:: Task input

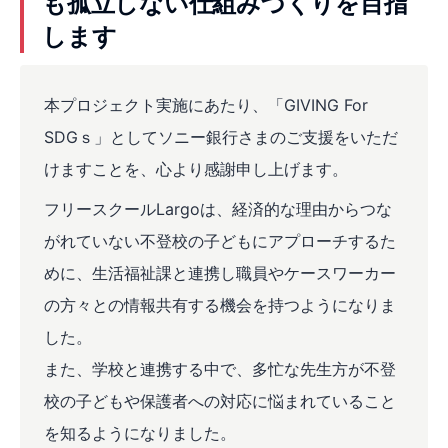
も孤立しない仕組みづくりを目指
します
本プロジェクト実施にあたり、「GIVING For
SDGｓ」としてソニー銀行さまのご支援をいただ
けますことを、心より感謝申し上げます。
フリースクールLargoは、経済的な理由からつな
がれていない不登校の子どもにアプローチするた
めに、生活福祉課と連携し職員やケースワーカー
の方々との情報共有する機会を持つようになりま
した。
また、学校と連携する中で、多忙な先生方が不登
校の子どもや保護者への対応に悩まれていること
を知るようになりました。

::::

* **Problem to solve**: Write out the records above exactly as they stand, leaving out every picture.

* **Task answer**:
も孤立しない仕組みづくりを目指
します
本プロジェクト実施にあたり、「GIVING For
SDGｓ」としてソニー銀行さまのご支援をいただ
けますことを、心より感謝申し上げます。
フリースクールLargoは、経済的な理由からつな
がれていない不登校の子どもにアプローチするた
めに、生活福祉課と連携し職員やケースワーカー
の方々との情報共有する機会を持つようになりま
した。
また、学校と連携する中で、多忙な先生方が不登
校の子どもや保護者への対応に悩まれていること
を知るようになりました。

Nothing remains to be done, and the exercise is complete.